A survivorship care plan is a detailed record made just for you. It helps guide you as you move forward after cancer treatment. Many health groups agree that healthcare providers should make a survivorship care plan for each of their patients after cancer care.
The care plan is a record of your cancer history. It's also a plan of what you need to do moving forward to stay well and get the right medical care. You can share it with your current or future healthcare providers. And while you may want to share copies, always keep a copy of your survivorship care plan for your own records.
What are the goals of a survivorship care plan?
A survivorship care plan can be used to help you:
Move your routine healthcare back to your main healthcare providers (like your primary care provider, dentist, gynecologist, or nurse practitioner) so you can get physicals, screenings, vaccines, and other preventive care
Make sure that you follow-up with your healthcare providers as needed
Make sure you are treated for physical and emotional side effects that are common after cancer care
Know what to do to watch for a second cancer (a second new cancer) or recurring cancer (cancer that comes back after treatment)
Make healthy life choices so you can handle or even prevent future health problems
Reduce your risk of needing emergency care or a hospital stay
Find support after cancer care
Do I need a survivorship care plan?
Survivorship care plans are not required. But they can be very helpful as people adjust to life after cancer treatment. The plan can help you collect all the details about your cancer and the treatments you had. You can then refer to it, when needed. It's helpful for your loved ones, too.

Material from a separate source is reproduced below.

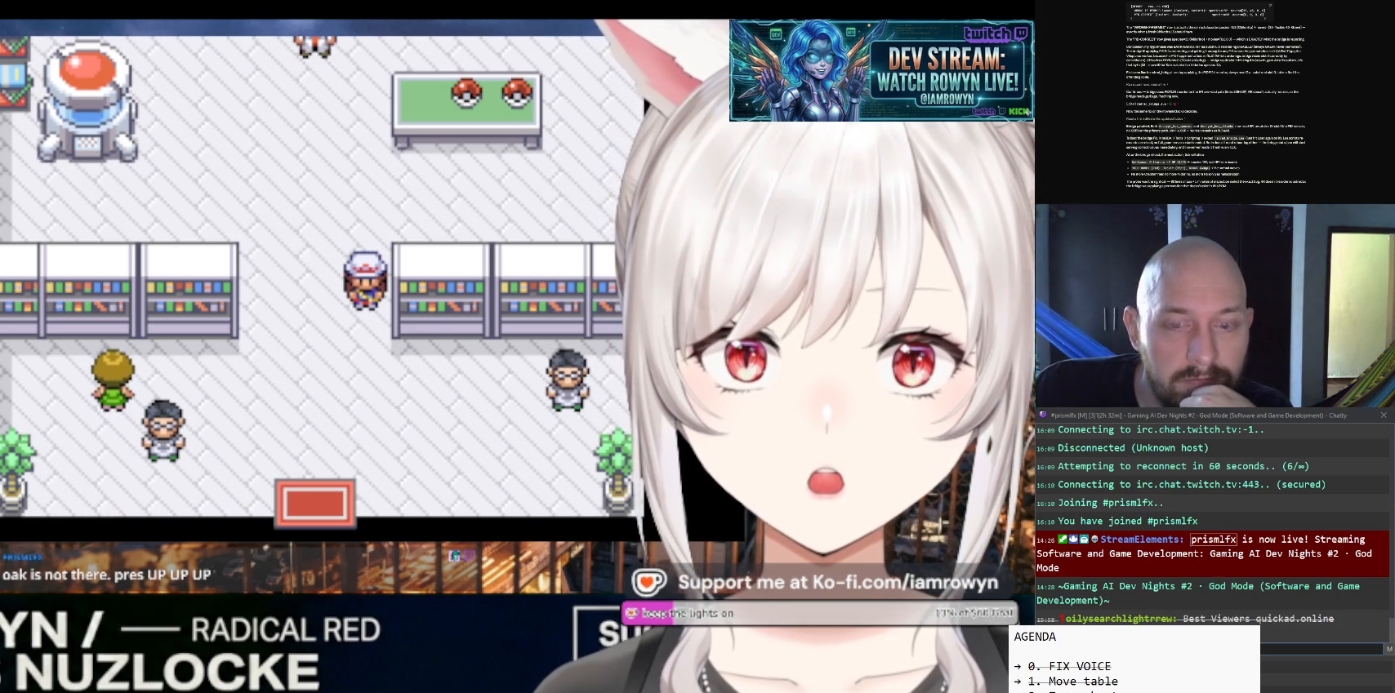
{"buttons": ["A"], "events": []}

It’s a record you can share with other healthcare providers who take care of you. It can help you know what to do to stay healthy after treatment. And it can tell you how to watch for future problems. It can also give you information to help handle things like emotional, legal, and financial issues.

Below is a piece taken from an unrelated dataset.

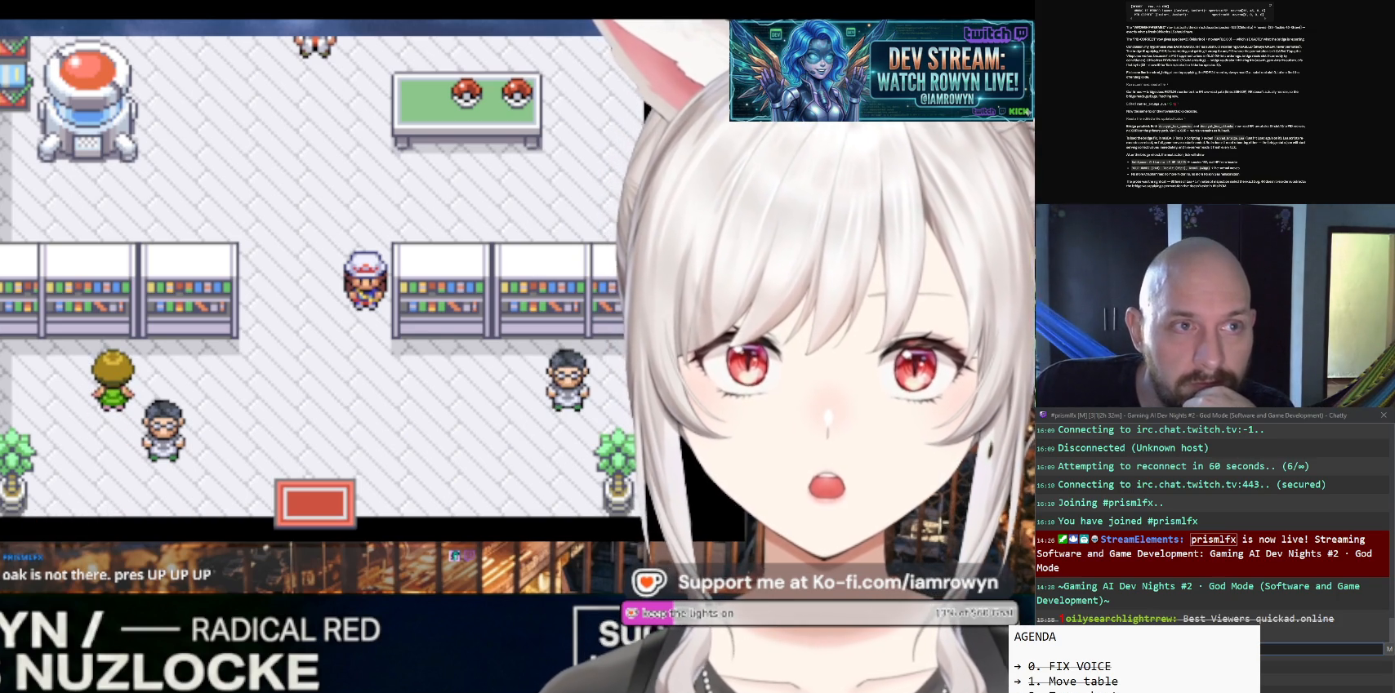
{"buttons": ["A"], "events": []}
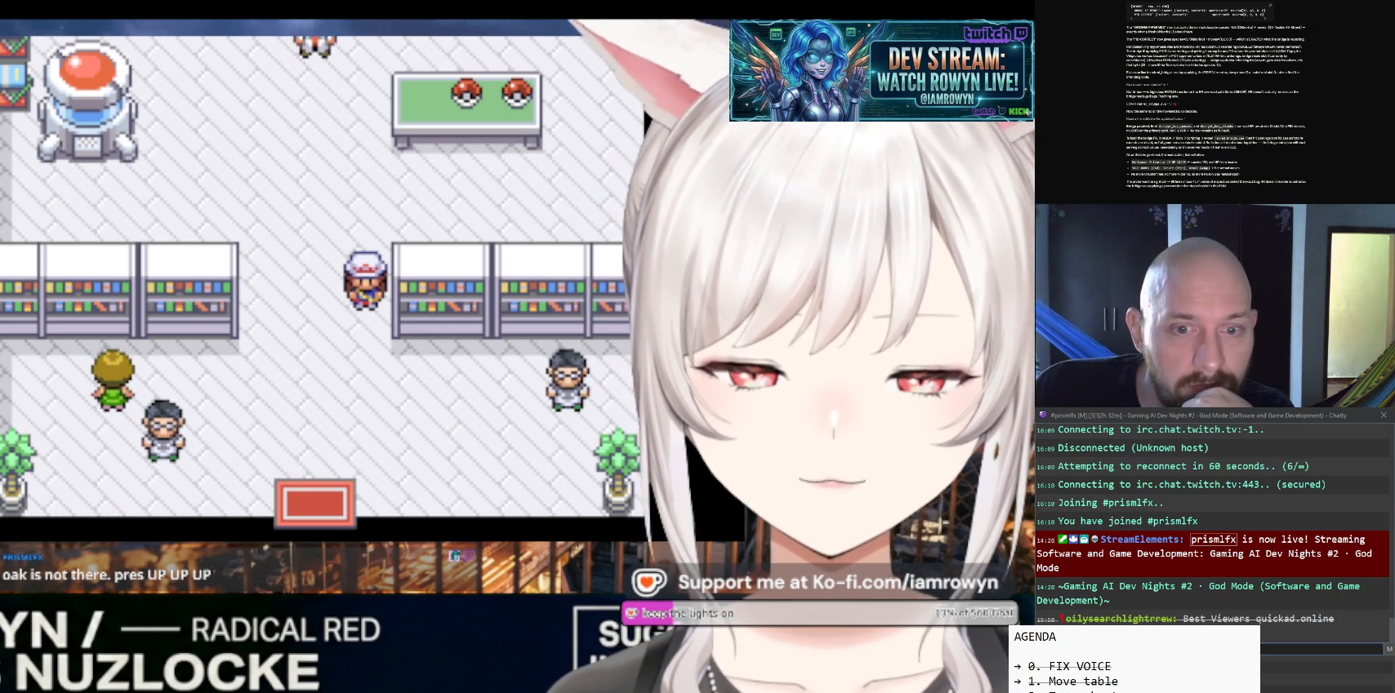
{"buttons": ["A"], "events": []}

What’s in a survivorship care plan?
A survivorship care plan has a lot of details in it. It’s a record of your cancer care. It's also a map to help you in the weeks, months, and years ahead. The plan should list the kinds of care you need after treatment. It should also include who will be giving that care and how these providers can work together to help you. Here are some of the things the plan covers:
Facts about your cancer, such as the type, the date it was found, and its stage, grade, and tumor markers
Key diagnostic tests that were done and their results
All types of treatment you had with the dates and places of treatment
Types of medicine used and the doses
Side effects, reactions, or complications you had with each treatment
Details about any clinical trials you were part of
Other care you had, such as seeing a nutritionist, physical therapist, or counselor
Genetic testing done and the results, as well as whether you or family members may have genetic risk factors for cancer
Information on your family's medical history
Contact information for all your cancer care providers and their specialties
A list of the medicines you're taking, including vitamins, herbs, and supplements, along with the doses, frequency, and purpose for taking each one
Your allergies and sensitivities
It will also outline the things you need to know moving forward, such as:
Long-term and late treatment effects you have or may have later, such as heart or lung problems or fertility issues
Tips on dealing with any lasting side effects, like fatigue, chemo brain, or problems during sex
Any ongoing treatment you need, such as long-term medicines (their names, doses, and purpose)
Referrals to and coordination with any specialists you'll need to see, such as cardiologists (for heart-related problems) or endocrinologists (for hormone-related problems like diabetes, thyroid disorders, or infertility), and how often you should see them
Your risk for recurring cancer or a second cancer, the symptoms you should watch for, and a schedule for screening tests
Any follow-up visits and tests you need and when to have them
List of symptoms or problems you need to report to your healthcare providers and how to reach them
Referral for counseling, support groups, and other types of emotional help
Contact details for all your follow-up healthcare providers
It may give tips to help you be healthy, such as:
Eating a healthy diet
Getting to or staying at a healthy weight
Not using any form of tobacco or making a plan to quit
Not drinking alcohol, or limiting use
It may also help you with:
Talking with your healthcare team
Ask your healthcare providers if they can put together a survivorship care plan for you. Not all cancer care teams do this. But you can also make your own. Some good resources are:
Talk with your healthcare team and ask for help with the details.